***** Material provided

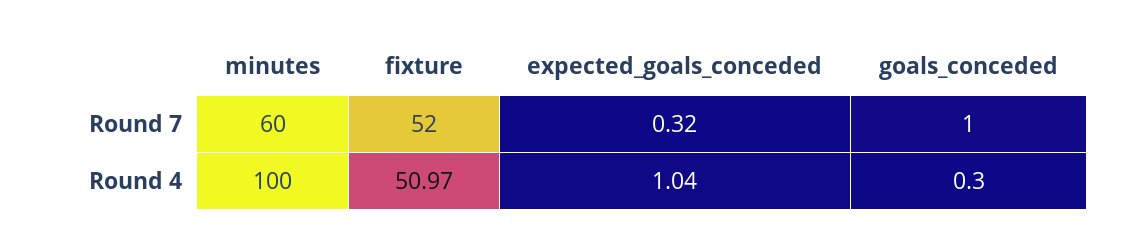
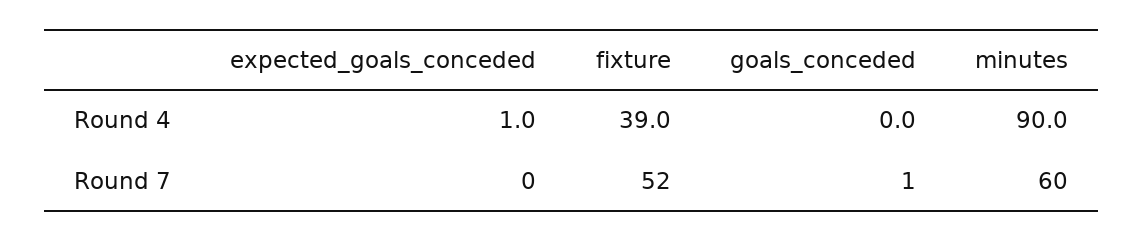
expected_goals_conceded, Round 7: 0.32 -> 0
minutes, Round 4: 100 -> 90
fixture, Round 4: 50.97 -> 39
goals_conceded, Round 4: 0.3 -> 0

**********
***** Material provided

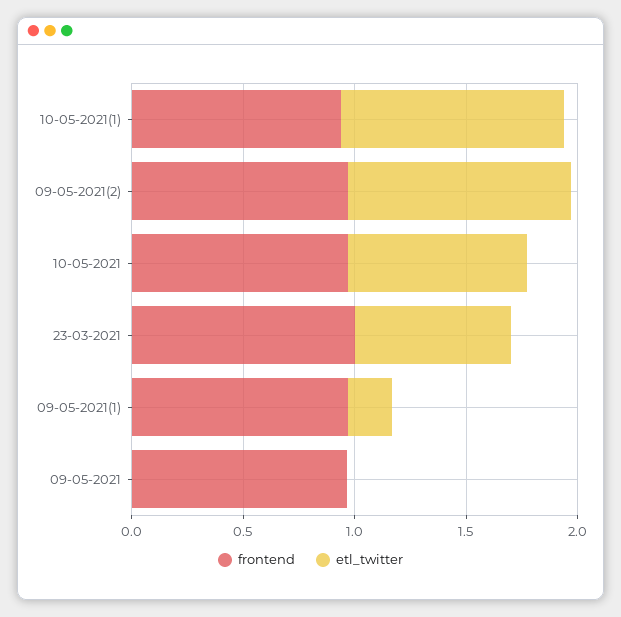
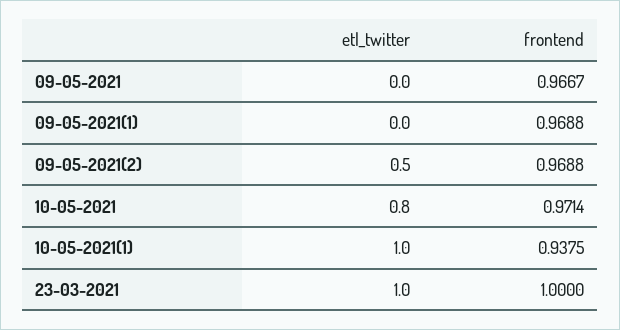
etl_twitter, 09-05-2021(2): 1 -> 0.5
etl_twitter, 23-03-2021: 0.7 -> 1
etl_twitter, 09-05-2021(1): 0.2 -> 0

**********

- [Work item] Go through the entries above and copy every line containing "Round".

- [Response to this exercise]
expected_goals_conceded, Round 7: 0.32 -> 0
minutes, Round 4: 100 -> 90
fixture, Round 4: 50.97 -> 39
goals_conceded, Round 4: 0.3 -> 0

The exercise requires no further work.